Saturday, May 31, 2008

Internet Theory

Internet: an electronic communications network that connects computer networks and organizational computer facilities around the world (webster.com)

All that binds the Internet together is communication protocols.

So what are we communicating?
Communication: the imparting or interchange of thoughts, opinions, or information by speech, writing, or signs. (dictionary.com)

So... everything. How is everything organized? That's quite an impossible question. Everyone seems to have their own particular views on the world, and it's also a moving target. So how is it we are supposed to organize our communications over the Internet if the state of the information is in constant flux?

We approximate using keywords, semantics, and behavioral models mapping some input set of information to some output set of information.

Why do we do this? So we can find the information we need, or find the places information needs to go.

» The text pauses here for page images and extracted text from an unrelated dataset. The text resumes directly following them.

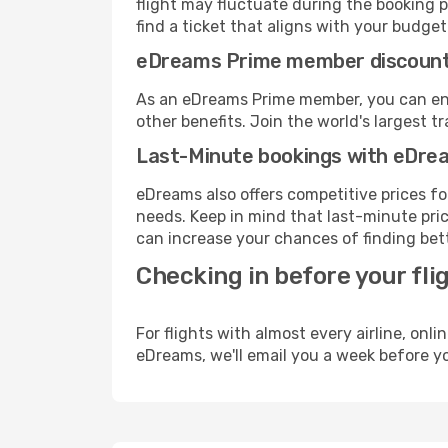
flight may fluctuate during the booking pr
find a ticket that aligns with your budget
eDreams Prime member discoun
As an eDreams Prime member, you can enjo
other benefits. Join the world's larges
Last-Minute bookings with eDre
eDreams also offers competitive prices f
needs. Keep in mind that last-minute price
can increase your chances of finding bett
Checking in before your fli
For flights with almost every airline, on
eDreams, we'll email you a week before yo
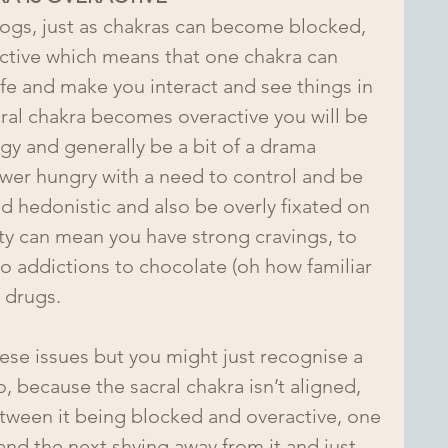
ogs, just as chakras can become blocked, 
ctive which means that one chakra can 
fe and make you interact and see things in 
cral chakra becomes overactive you will be 
ngy and generally be a bit of a drama 
wer hungry with a need to control and be 
d hedonistic and also be overly fixated on 
ity can mean you have strong cravings, to 
to addictions to chocolate (oh how familiar 
r drugs.
hese issues but you might just recognise a 
, because the sacral chakra isn’t aligned, 
etween it being blocked and overactive, one 
d the next shying away from it and just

In the early stages of the Web, keyword was it we extracted surface data from the input and surface data from the output. Behavioral models focused on improving what was known about a particular set of inputs and was a huge step forward because it made computers slightly smarter than the person. Even better it's a model that gets better with use and is capable of self-correction provided the inputs don't change radically. Eventually these techniques were applied to improve the analyzed output data as well (see PageRank from Google).

This works most of the time. However, it often crops up when trying to deal with ambiguous or uncommon inputs. The answer to this is supposedly to apply semantics to both the input and the output set. This makes sense as we are trying to detect the deeper meaning of what is provided.

What doesn't make sense is that we are imposing an artificially created sense of meaning. This becomes very obvious when looking at slang terminology or even regional dialects. Technically we could encode all of those dialects into our semantic model, but to what purpose? They are going to continuously change no matter what.

With semantic technology we teach the computer how to relate various chunks of text to one another. This is where semantics changes what is the Internet. Before we were simply communicating documents, emails, web pages, etc... With semantics, we can communicate meaning. We can communicate what it is about a particular document, web page, or email that has useful information to the end user without actually ever showing the the original source of information.

Rather than input and output, we have a network of information related by it's meaning rather than a set of information mapped into an organizational scheme by some model.

Of course, if creating semantics on the computer were easy it would have already been done....